Editor’s Note: This article has been updated to correct the square footage given of the project when the story was originally published. We regret the error.
The public has until April 24 to comment on a draft environmental impact report on the proposed LA Fitness Club project. Meanwhile, opponents have begun campaigning against the project.
LA Fitness wants to put a 37,000 square foot health club in the Shops at Rossmoor in Seal Beach, behind the Sprouts market. The Seal Beach Planning Commission approved the project last year, but residents of a nearby condominium complex appealed the decision to the City Council. In July, the council voted to uphold the appeal—essentially denying the permit for the project. At the time, council members cited concern about the potential impact of increased traffic on the safety of school children.

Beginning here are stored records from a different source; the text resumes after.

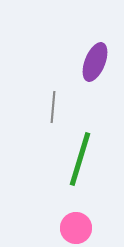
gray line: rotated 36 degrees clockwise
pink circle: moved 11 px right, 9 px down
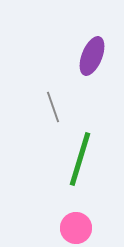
purple ellipse: moved 3 px left, 6 px up
gray line: rotated 24 degrees counterclockwise
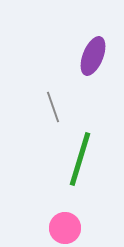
purple ellipse: moved 1 px right
pink circle: moved 11 px left
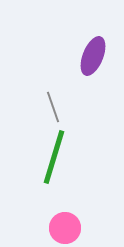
green line: moved 26 px left, 2 px up
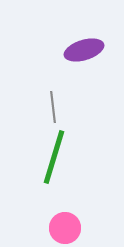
purple ellipse: moved 9 px left, 6 px up; rotated 51 degrees clockwise
gray line: rotated 12 degrees clockwise
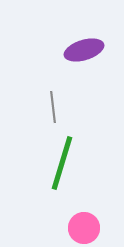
green line: moved 8 px right, 6 px down
pink circle: moved 19 px right
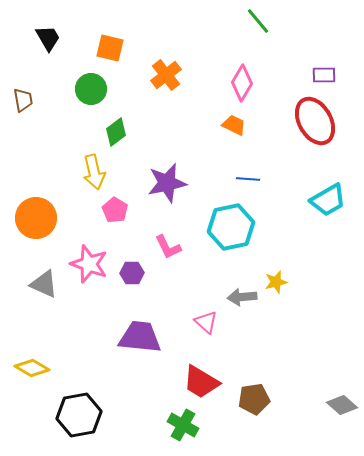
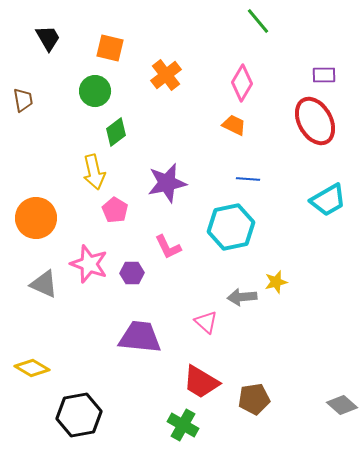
green circle: moved 4 px right, 2 px down
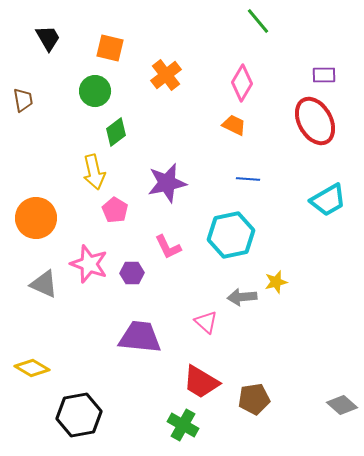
cyan hexagon: moved 8 px down
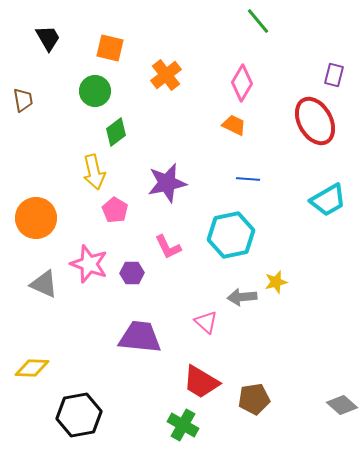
purple rectangle: moved 10 px right; rotated 75 degrees counterclockwise
yellow diamond: rotated 28 degrees counterclockwise
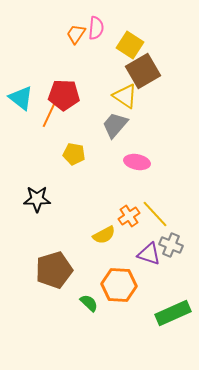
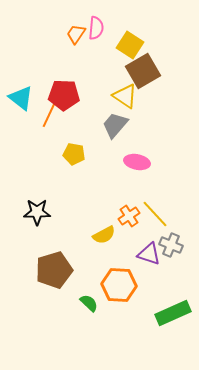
black star: moved 13 px down
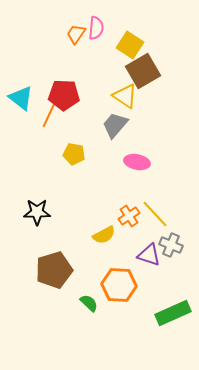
purple triangle: moved 1 px down
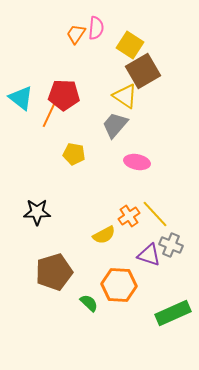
brown pentagon: moved 2 px down
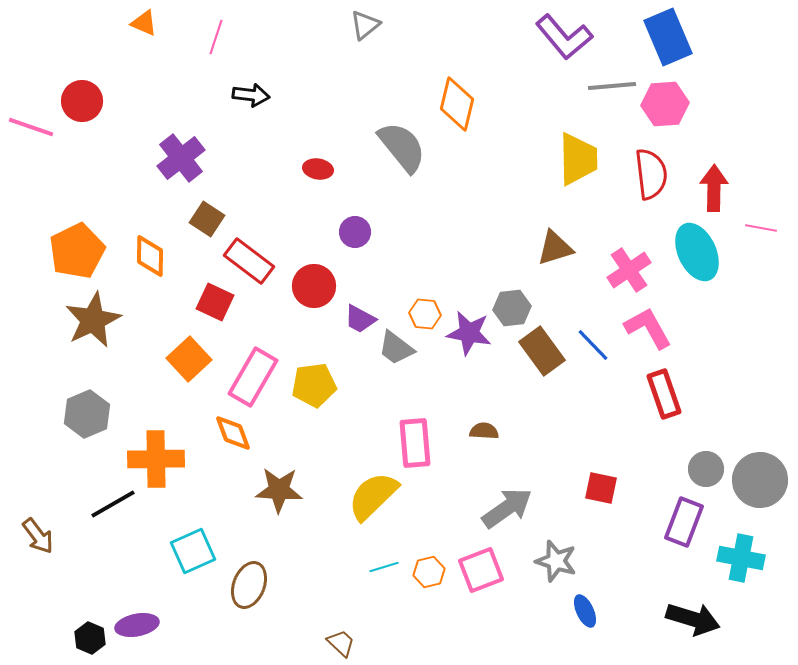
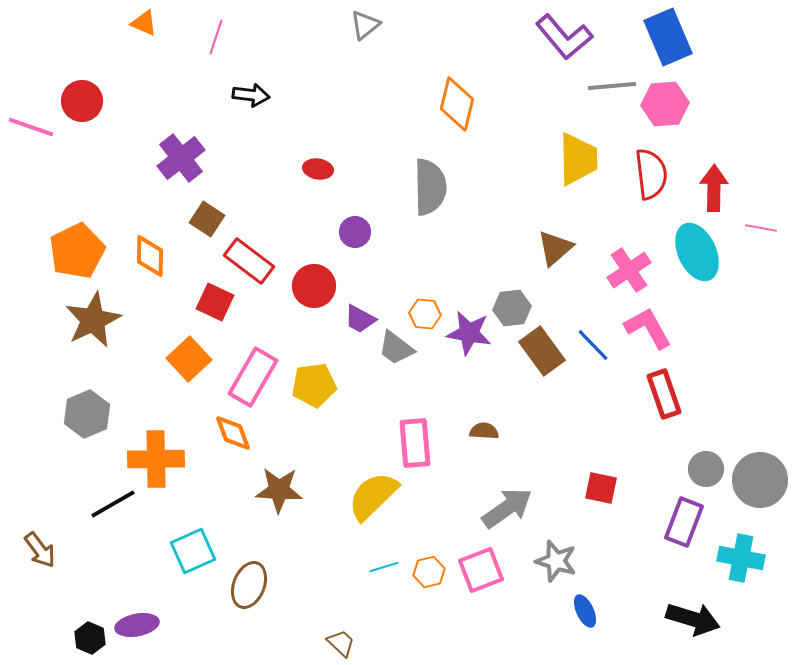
gray semicircle at (402, 147): moved 28 px right, 40 px down; rotated 38 degrees clockwise
brown triangle at (555, 248): rotated 24 degrees counterclockwise
brown arrow at (38, 536): moved 2 px right, 14 px down
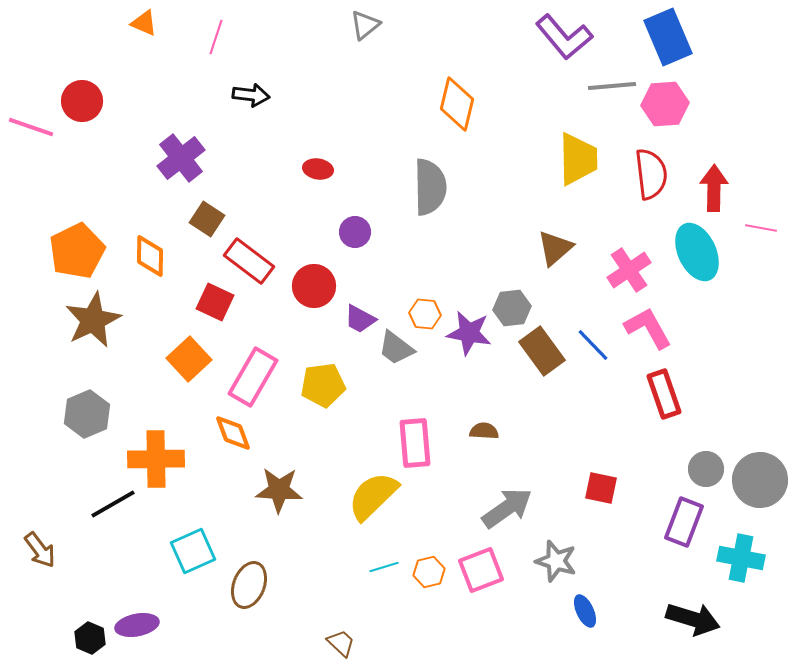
yellow pentagon at (314, 385): moved 9 px right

However, city staff had only prepared a resolution to deny the appeal. To make the decision legally binding, the council had to vote on a resolution upholding the appeal at the first August 2016 meeting. The project developers withdrew their application between the July and August meetings. At the Aug. 8 council meeting, City Attorney Craig Steele acknowledged that the developers could resubmit the project.

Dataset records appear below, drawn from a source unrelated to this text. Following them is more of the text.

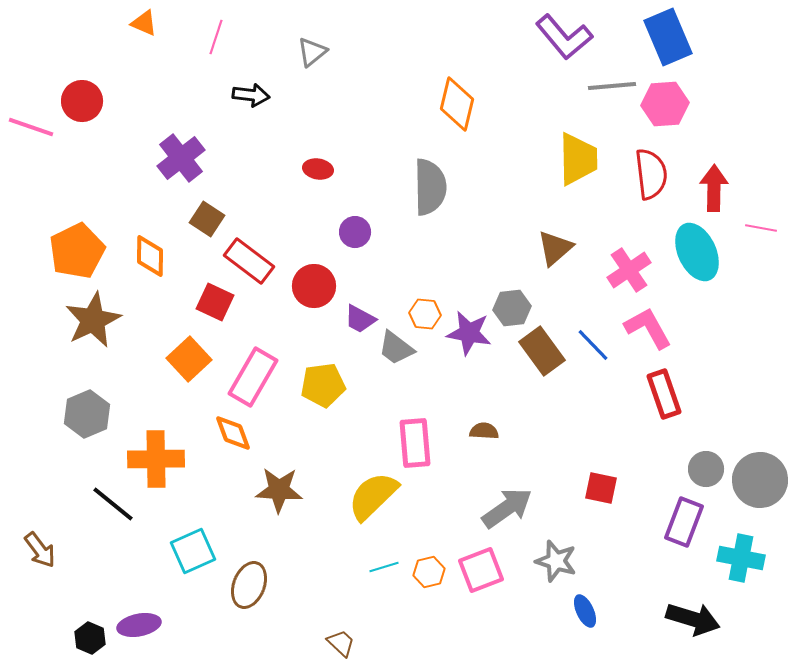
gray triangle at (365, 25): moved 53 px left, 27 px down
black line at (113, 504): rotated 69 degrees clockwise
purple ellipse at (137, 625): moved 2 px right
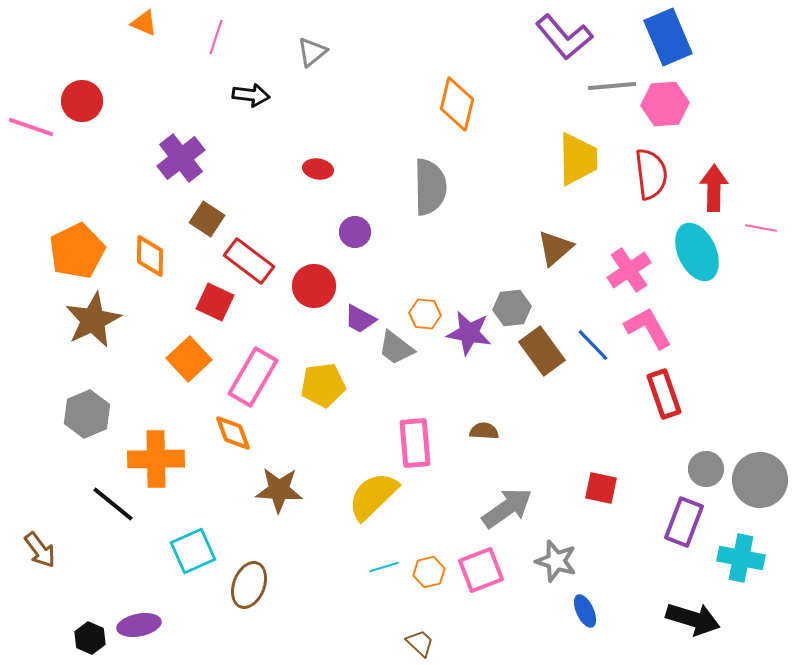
brown trapezoid at (341, 643): moved 79 px right
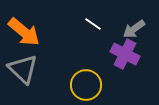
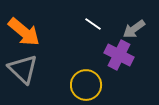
purple cross: moved 6 px left, 1 px down
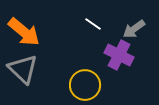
yellow circle: moved 1 px left
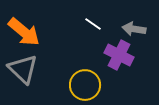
gray arrow: rotated 45 degrees clockwise
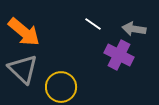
yellow circle: moved 24 px left, 2 px down
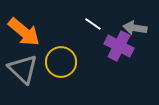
gray arrow: moved 1 px right, 1 px up
purple cross: moved 9 px up
yellow circle: moved 25 px up
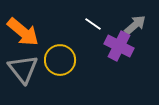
gray arrow: moved 3 px up; rotated 130 degrees clockwise
orange arrow: moved 1 px left
yellow circle: moved 1 px left, 2 px up
gray triangle: rotated 8 degrees clockwise
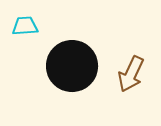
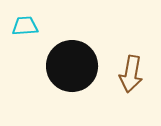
brown arrow: rotated 15 degrees counterclockwise
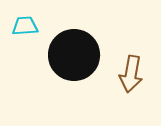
black circle: moved 2 px right, 11 px up
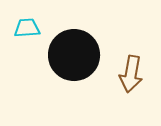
cyan trapezoid: moved 2 px right, 2 px down
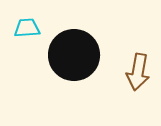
brown arrow: moved 7 px right, 2 px up
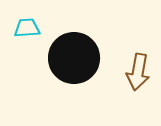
black circle: moved 3 px down
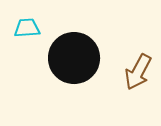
brown arrow: rotated 18 degrees clockwise
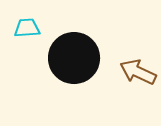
brown arrow: rotated 87 degrees clockwise
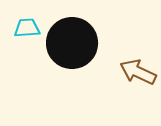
black circle: moved 2 px left, 15 px up
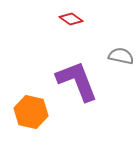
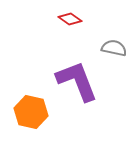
red diamond: moved 1 px left
gray semicircle: moved 7 px left, 8 px up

District One Planning Commissioner Deb Machen said the project would probably come before the Planning Commission in May. The project applicants had prepared a new draft environmental impact report for the project. Machen said city staff, planners and the City Council have received the report, which may be found online at the City of Seal Beach website.

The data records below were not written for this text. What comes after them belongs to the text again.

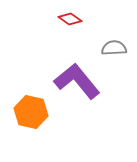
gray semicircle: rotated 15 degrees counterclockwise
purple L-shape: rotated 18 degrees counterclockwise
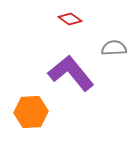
purple L-shape: moved 6 px left, 8 px up
orange hexagon: rotated 16 degrees counterclockwise
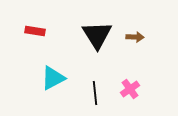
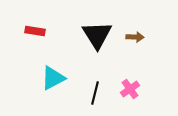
black line: rotated 20 degrees clockwise
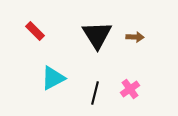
red rectangle: rotated 36 degrees clockwise
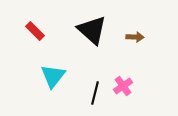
black triangle: moved 5 px left, 5 px up; rotated 16 degrees counterclockwise
cyan triangle: moved 2 px up; rotated 24 degrees counterclockwise
pink cross: moved 7 px left, 3 px up
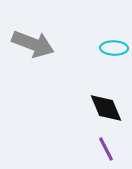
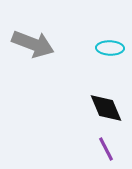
cyan ellipse: moved 4 px left
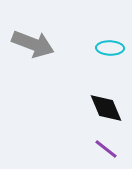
purple line: rotated 25 degrees counterclockwise
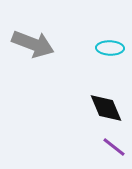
purple line: moved 8 px right, 2 px up
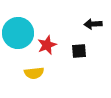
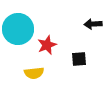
cyan circle: moved 4 px up
black square: moved 8 px down
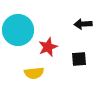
black arrow: moved 10 px left
cyan circle: moved 1 px down
red star: moved 1 px right, 2 px down
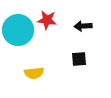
black arrow: moved 2 px down
red star: moved 1 px left, 27 px up; rotated 30 degrees clockwise
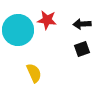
black arrow: moved 1 px left, 2 px up
black square: moved 3 px right, 10 px up; rotated 14 degrees counterclockwise
yellow semicircle: rotated 108 degrees counterclockwise
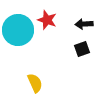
red star: rotated 12 degrees clockwise
black arrow: moved 2 px right
yellow semicircle: moved 1 px right, 10 px down
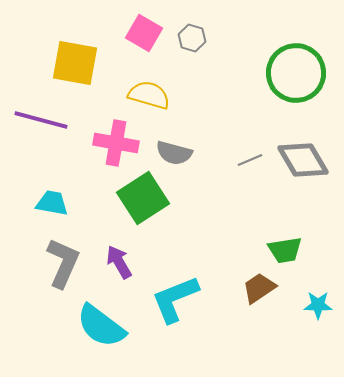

Machen cast one of two dissenting Planning Commission votes against the project last year. However, Machen indicated she hasn’t made up her mind about this incarnation of the project. “I never make up my mind until I’ve heard both sides,” she said.
Residents who live in the area surrounding the Shops at Rossmoor have formed an opposition group: Coalition Against LA Fitness Project. The group held a “park in” demonstration against the project in the shopping center parking lot last Saturday. According to coalition member Kevin Pearce, the protest drew about 200 individuals. He said they had gathered more than 400 signatures on a petition against the project.
However, LA Fitness has launched an online petition drive of its own at a website designed to promote the project.
Pearce said their largest concern was traffic, an issue that opponents raised last year. Pearce said a similar sized gym in Los Alamitos generated about 2,300 car trips a day.
However, according to Martin Potts, senior vice president for projects at JLL, a consultant to the project, “The EIR has looked closely at the effects that LA Fitness will have on local roads and found that there will be no significant, unmitigated traffic impacts. We understand the sensitivity of our neighbors to traffic issues and have included within the project not just mitigation for the project’s own impacts, but also fixes that should eliminate existing problems, such as the queuing of traffic entering the center on Rossmoor Center Way.”
In an apparent reference to the safety concerns that led the council to vote against the project last year, Potts said, “We also understand the sensitivity to traffic on Montecito during the hours that children may be walking to school. The traffic studies show, however, that an extremely low number of additional trips will be added to Montecito. In general, at the times when school children are likely to be present, less than 1 percent of the total trips will be generated by LA Fitness, meaning that any increase in traffic should not be noticeable, much less dangerous.”
Machen said the developers had looked at another entry in addition to the proposed Seal Beach Boulevard and Rossmoor Center Way entrance to the shopping center. However, she said the other alternatives would have been worse.
Pearce was also concerned about the proximity of the planned health club to condominiums that are located on the Seal Beach side of St. Montecito Road, which is located to the rear of the shopping center. He said all the other businesses in the center face the street. The LA Fitness club would face Rossmoor Center Way and the Rossmoor Park condominiums on the other side of Rossmoor Center Way.
Pearce also argued that the health club could have a negative impact on smaller health clubs that are already in the area.
He said there were more than 30 within a 3-mile radius of the shopping center. “We’re not in need of workout facilities in this area,” Pearce said.
However, according to Potts, “The proposed project will bring to the community a facility that will be welcomed by a large number of community residents who now must travel to other communities to visit their health clubs. Notably, that means that many local residents will be travelling fewer miles on local roads, thus offsetting some of the trips that will be attributable to the health club’s operations.”